### RECORDS FOR THE EXERCISE
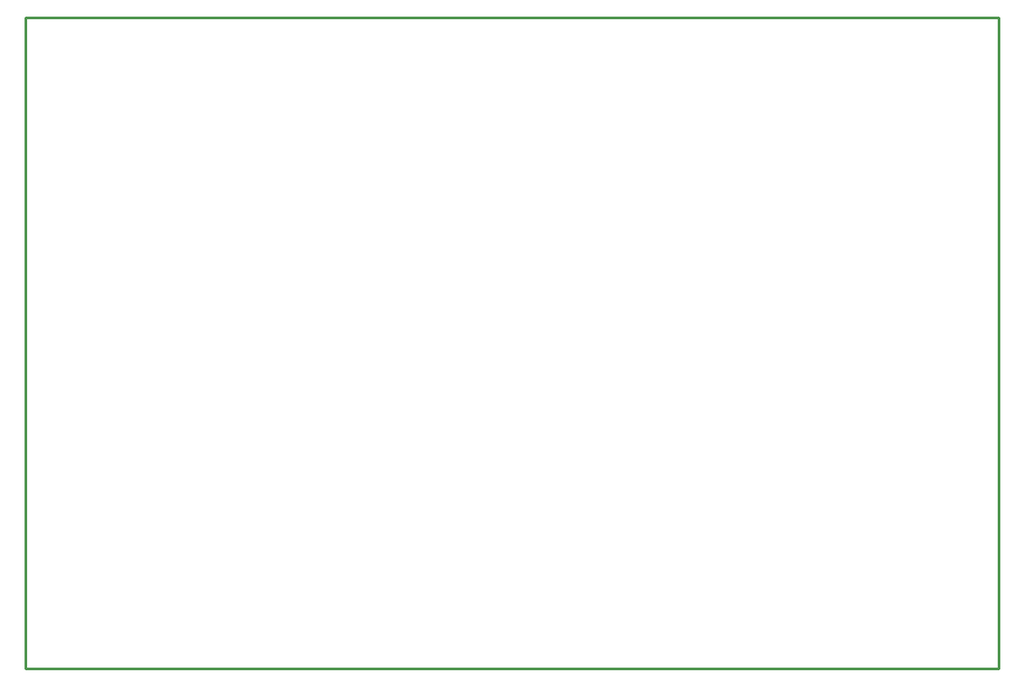
<source format=gko>
G04 Layer: BoardOutlineLayer*
G04 EasyEDA v6.4.31, 2022-01-25 22:29:22*
G04 e61b6c59d15345b4ac09c8306d02ccd6,8f8899c8ce1b4866aa33813601b7f331,10*
G04 Gerber Generator version 0.2*
G04 Scale: 100 percent, Rotated: No, Reflected: No *
G04 Dimensions in millimeters *
G04 leading zeros omitted , absolute positions ,4 integer and 5 decimal *
%FSLAX45Y45*%
%MOMM*%

%ADD10C,0.2540*%
D10*
X700001Y6300000D02*
G01*
X10100000Y6300000D01*
X10100000Y0D01*
X700001Y0D01*
X700001Y6300000D01*

%LPD*%
M02*

</source>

### ASSIGNMENT
Nothing but an exact repeat of the records, pictures excluded, belongs in the answer.

### SOLVED PROBLEM
<source format=gko>
G04 Layer: BoardOutlineLayer*
G04 EasyEDA v6.4.31, 2022-01-25 22:29:22*
G04 e61b6c59d15345b4ac09c8306d02ccd6,8f8899c8ce1b4866aa33813601b7f331,10*
G04 Gerber Generator version 0.2*
G04 Scale: 100 percent, Rotated: No, Reflected: No *
G04 Dimensions in millimeters *
G04 leading zeros omitted , absolute positions ,4 integer and 5 decimal *
%FSLAX45Y45*%
%MOMM*%

%ADD10C,0.2540*%
D10*
X700001Y6300000D02*
G01*
X10100000Y6300000D01*
X10100000Y0D01*
X700001Y0D01*
X700001Y6300000D01*

%LPD*%
M02*

</source>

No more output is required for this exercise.